[Chart analysis data]
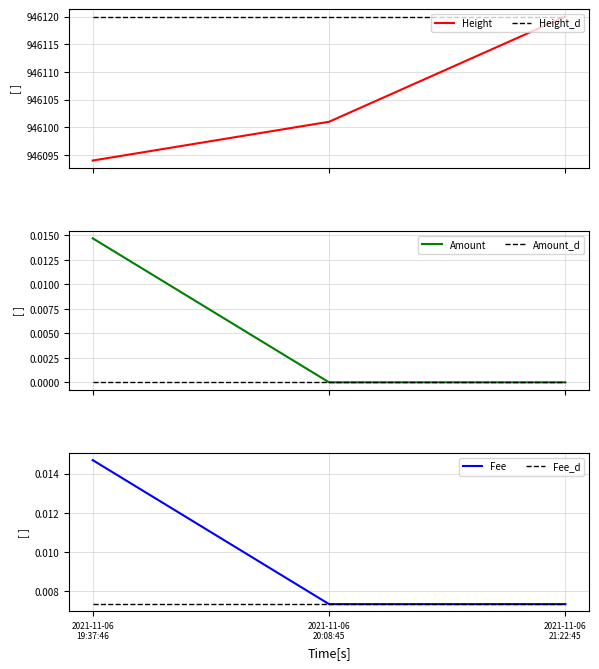

Reading right to left, transcribe all the data shown in this chart.

Height: 2021-11-06
21:22:45=946120.0	2021-11-06
20:08:45=946101.0	2021-11-06
19:37:46=946094.0
Height_d: 2021-11-06
21:22:45=946120.0	2021-11-06
20:08:45=946120.0	2021-11-06
19:37:46=946120.0
Amount: 2021-11-06
21:22:45=0.0	2021-11-06
20:08:45=0.0	2021-11-06
19:37:46=0.0
Amount_d: 2021-11-06
21:22:45=0.0	2021-11-06
20:08:45=0.0	2021-11-06
19:37:46=0.0
Fee: 2021-11-06
21:22:45=0.0	2021-11-06
20:08:45=0.0	2021-11-06
19:37:46=0.0
Fee_d: 2021-11-06
21:22:45=0.0	2021-11-06
20:08:45=0.0	2021-11-06
19:37:46=0.0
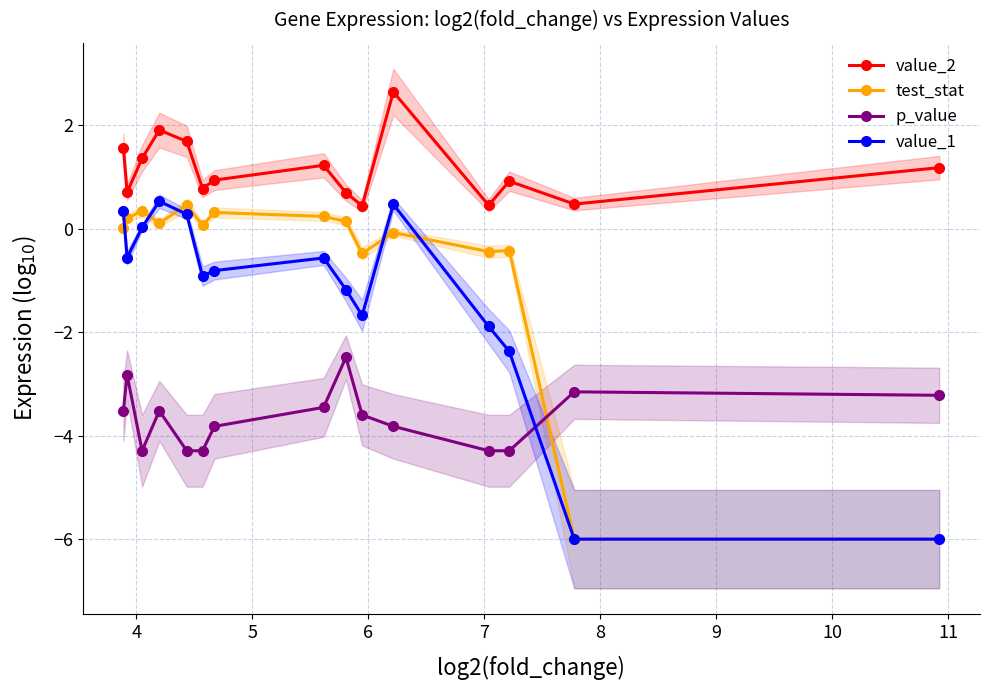

At how many categories does at least one series exceed -3?

15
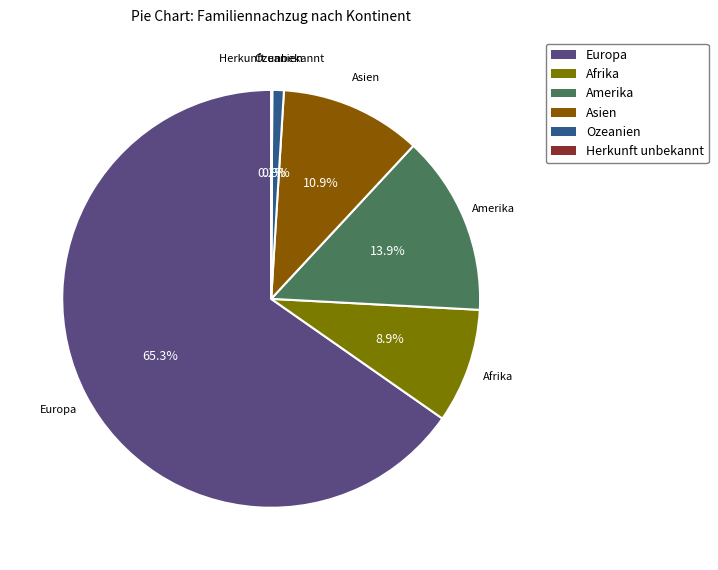

True or false: Asien accounts for 11% of the total.

True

Exercise instructions →
Rewrite the data above with "exceed" changed to "go above" and everything else kept the same. Leave the pictures out.

Your response →
Reading right to left, transcribe all the data shown in this chart.

Height: 2021-11-06
21:22:45=946120.0	2021-11-06
20:08:45=946101.0	2021-11-06
19:37:46=946094.0
Height_d: 2021-11-06
21:22:45=946120.0	2021-11-06
20:08:45=946120.0	2021-11-06
19:37:46=946120.0
Amount: 2021-11-06
21:22:45=0.0	2021-11-06
20:08:45=0.0	2021-11-06
19:37:46=0.0
Amount_d: 2021-11-06
21:22:45=0.0	2021-11-06
20:08:45=0.0	2021-11-06
19:37:46=0.0
Fee: 2021-11-06
21:22:45=0.0	2021-11-06
20:08:45=0.0	2021-11-06
19:37:46=0.0
Fee_d: 2021-11-06
21:22:45=0.0	2021-11-06
20:08:45=0.0	2021-11-06
19:37:46=0.0

At how many categories does at least one series go above -3?

15

True or false: Asien accounts for 11% of the total.

True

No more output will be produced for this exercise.